Deutsche Bank accused of bribery in lawsuit:
Deutsche Bank is being sued in London court by Stichting Vestia, an affordable housing corporation from the Netherlands which nearly collapsed due to derivative losses. Vestia is accusing Deutsche of paying EUR 3.5 million in commissions to a Dutch company called First in Finance Alternatives; roughly EUR 1.75 million of that amount went to Vestia’s treasury and control manager Marcel de Vries, who was solely in charge of Vestia’s derivative trading. Vestia is accusing Deutsche of “wining and dining and entertaining him to an excessive degree”. De Vries and Arjan Greeven, an intermediary, were convicted of bribery in the Netherlands last year. Deutsche hit back by calling the lawsuit a “strained and unsustainable attempt […] to recover the losses on its derivatives by any means, including by creating a fallacious link between those losses and the separate matter of FIFA’s bribery of Mr. De Vries.”
Walmart pays audit committee extra for FCPA investigation:
Retail giant Walmart said in a SEC that it is paying the chair of its audit committee an additional USD 90,000 in compensation because of the workload of its ongoing FCPA investigation.
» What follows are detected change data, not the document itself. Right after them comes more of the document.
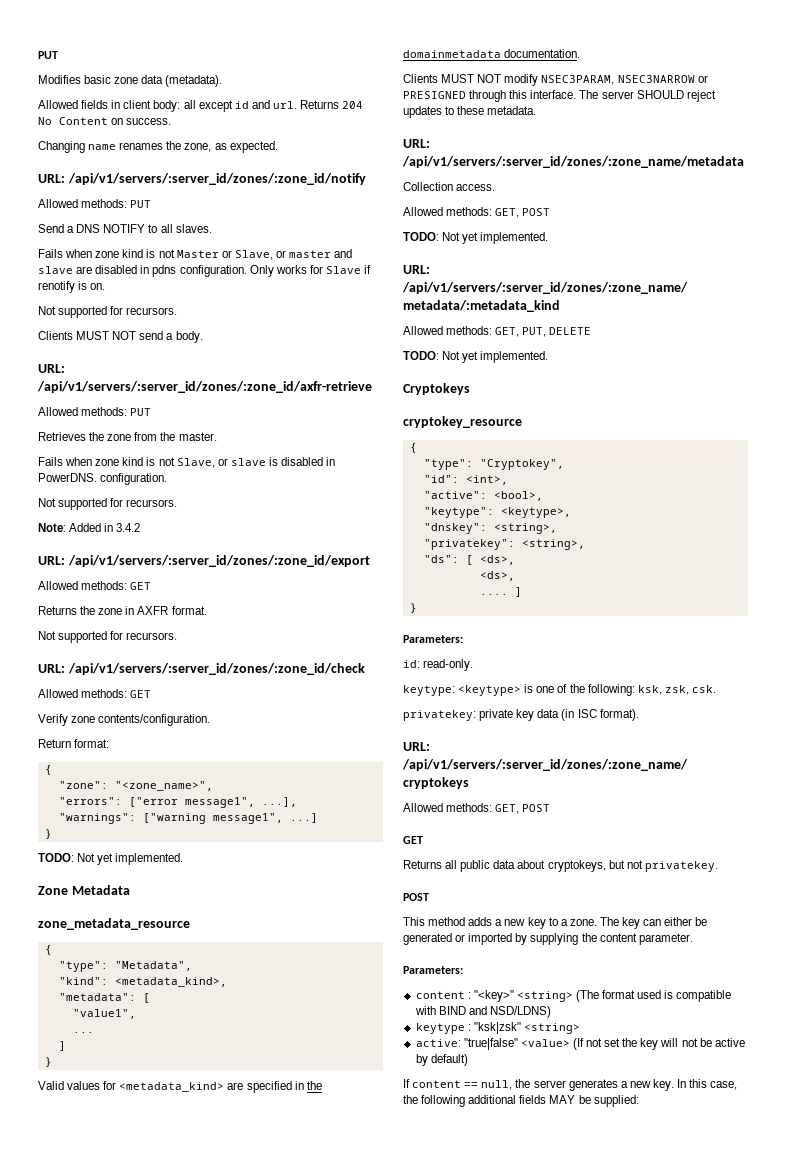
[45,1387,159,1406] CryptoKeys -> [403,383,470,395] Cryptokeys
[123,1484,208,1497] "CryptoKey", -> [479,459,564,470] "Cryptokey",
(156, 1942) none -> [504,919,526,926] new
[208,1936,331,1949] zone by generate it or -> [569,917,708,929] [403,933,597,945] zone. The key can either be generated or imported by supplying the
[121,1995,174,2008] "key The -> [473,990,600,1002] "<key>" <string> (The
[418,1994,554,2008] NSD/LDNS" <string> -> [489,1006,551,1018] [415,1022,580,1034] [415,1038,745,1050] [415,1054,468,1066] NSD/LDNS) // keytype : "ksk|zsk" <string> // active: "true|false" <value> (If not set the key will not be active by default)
Other members of the board’s audit committee are receiving USD 45,000 in additional compensation each. Walmart started paying its audit committee more last year. The company has faced an ongoing FCPA investigation since December 2011 over allegations that the company violated the statute by paying bribes in Mexico, Brazil, China, and India, among others.
Peru’s former president Humala and his wife indicted in Odebrecht case:
Relating to the Odebrecht corruption scandal, Peru’s public prosecutor this week indicted Peru’s ex-president Ollanta Humala and his wife Nadine Heredia. The pair are charged with “the leading of a criminal organization to launder assets”. Both are accused of having received USD 3 million from Odebrecht which were used in Humala’s electoral campaign which eventually resulted in his election in 2011. Two other former Peruvian presidents are currently charged as part of the Odebrecht scandal. In April, a third ex-president died after committing suicide shortly before his arrest for money laundering during his time as president.
Brazil’s former president Temer ordered back to jail in corruption probe:
On Wednesday, a Brazilian court ordered that former president Michel Temer be jailed again. Temer has been charged in several corruption investigations, with this court order also relating to an investigation into corruption allegations. Temer has maintained his innocence in all corruption charges. He told reporters he would turn himself in the day after the court order was issued.
Guatemalan presidential candidate, lawmakers, and cabinet minister to be probed over graft:
An investigation into a presidential candidate, six lawmakers, and a cabinet minister was launched Monday by Guatemalan prosecutors. In a statement, UN-backed International Commission Against Impunity (CICIG) and the Guatemalan attorney general’s office said the eight individuals in question, all belonging to the Patriot Party, were responsible for the approval and distribution of bribes worth USD 7.5 million to 62 deputies. Bribes were used to get approval for certain laws and judicial appointments between 2012 and 2015. Economy Minister Acisclo Valladares is also investigated in relation to the case.